──────── ESTRATTO DELLA FONTE ────────

Il Consiglio europeo che si è tenuto a Praga, e che ha affrontato il nodo di energia e prezzi, era «informale». Questa definizione solleva il vertice dal peso delle decisioni ufficiali, ma non solleva i leader europei dal peso dei fallimenti politici. L’ennesimo freno di Berlino sul tetto ai prezzi del gas è solo l’elemento più lampante. Per le iniziative concrete bisogna aspettare il 20 ottobre, ma il dibattito politico per istruirle è fondamentale, e i segnali da Praga lasciano intendere che i punti fondamentali saranno depotenziati. Vale per il contenimento dei prezzi, vale anche per la solidarietà fiscale tra gli stati membri, e più in generale sulle difficoltà economiche innescate dal settore energetico.

Incrociando il dossier prezzi con quello degli aiuti di stato, al quale la Commissione sta lavorando, e con il nodo del debito, viene fuori un’Ue sempre più disuguale.

────────

» **CONSEGNA**
Restituisci per intero l'estratto qui sopra sul vertice di Praga, parola per parola e senza alcuna modifica.

──────── DATI REGISTRATI ────────

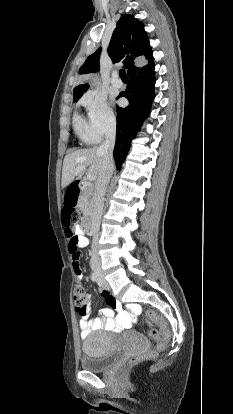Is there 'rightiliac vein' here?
<instances>
[{"label": "right iliac vein", "mask_w": 233, "mask_h": 414, "mask_svg": "<svg viewBox=\"0 0 233 414\" xmlns=\"http://www.w3.org/2000/svg\"><path fill=\"white\" fill-rule=\"evenodd\" d=\"M95 273L99 276H101V272L99 270H95Z\"/></svg>", "instance_id": "obj_1"}]
</instances>
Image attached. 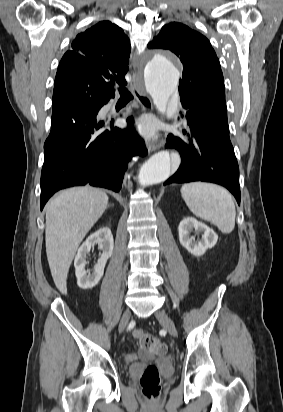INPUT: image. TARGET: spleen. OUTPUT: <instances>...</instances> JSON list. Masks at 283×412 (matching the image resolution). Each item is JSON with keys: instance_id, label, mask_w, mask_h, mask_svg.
I'll return each mask as SVG.
<instances>
[{"instance_id": "spleen-1", "label": "spleen", "mask_w": 283, "mask_h": 412, "mask_svg": "<svg viewBox=\"0 0 283 412\" xmlns=\"http://www.w3.org/2000/svg\"><path fill=\"white\" fill-rule=\"evenodd\" d=\"M181 195L190 211L229 234L235 227L236 210L232 196L224 188L203 182L184 184Z\"/></svg>"}]
</instances>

────────

» **RISULTATO DELL'ESERCIZIO**
Il Consiglio europeo che si è tenuto a Praga, e che ha affrontato il nodo di energia e prezzi, era «informale». Questa definizione solleva il vertice dal peso delle decisioni ufficiali, ma non solleva i leader europei dal peso dei fallimenti politici. L’ennesimo freno di Berlino sul tetto ai prezzi del gas è solo l’elemento più lampante. Per le iniziative concrete bisogna aspettare il 20 ottobre, ma il dibattito politico per istruirle è fondamentale, e i segnali da Praga lasciano intendere che i punti fondamentali saranno depotenziati. Vale per il contenimento dei prezzi, vale anche per la solidarietà fiscale tra gli stati membri, e più in generale sulle difficoltà economiche innescate dal settore energetico.

Incrociando il dossier prezzi con quello degli aiuti di stato, al quale la Commissione sta lavorando, e con il nodo del debito, viene fuori un’Ue sempre più disuguale.